Given text:
Maria Reznikova

Personal information
- Full name: Maria Sergeyevna Reznikova
- Nationality: Russia
- Born: February 2, 1994 (age 32) Moscow, Russia
- Years active: 2010–2015

Sport
- Sport: Freestyle swimming
- Club: FSO "Yunost Moskvy"
- Coach: A. Y. Kotov

Medal record
Women's swimming
European Championships (SC)
| Gold medal – first place | 2013 Herning | Mixed 4×50 m freestyle relay |
| Bronze medal – third place | 2013 Herning | 4×50 m freestyle relay |
FINA Swimming World Cup
| Gold medal – first place | 2012 Moscow | Mixed 4×50 m freestyle relay |
| Silver medal – second place | 2012 Moscow | Mixed 4×50 m freestyle relay |
| Bronze medal – third place | 2012 Moscow | Mixed 4×50 m medley relay |
| Gold medal – first place | 2013 Moscow | Mixed 4×50 m freestyle relay |

= Maria Reznikova =

Russian swimmer

Maria Sergeyevna Reznikova (Мария Сергеевна Резникова; born in Moscow, Russia) is a Russian swimmer specializing in freestyle swimming. Reznikova is a former world record holder and has been awarded the title of Master of Sport of Russia, International Class. She is a European champion and medalist, as well as a multiple-time Russian champion in relay swimming.

Data extract:
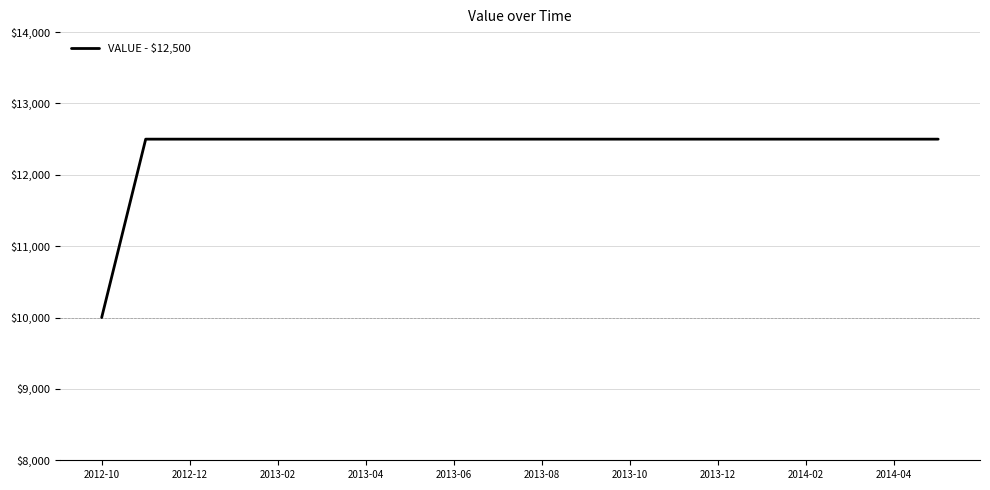

What is the maximum value shown in the chart?

12500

What to do: Rewrite the swimmer's profile from the words "Personal information" through the words "European Championships (SC)", changing "Coach" to "Trainer".

Task output:
Personal information
- Full name: Maria Sergeyevna Reznikova
- Nationality: Russia
- Born: February 2, 1994 (age 32) Moscow, Russia
- Years active: 2010–2015

Sport
- Sport: Freestyle swimming
- Club: FSO "Yunost Moskvy"
- Trainer: A. Y. Kotov

Medal record
Women's swimming
European Championships (SC)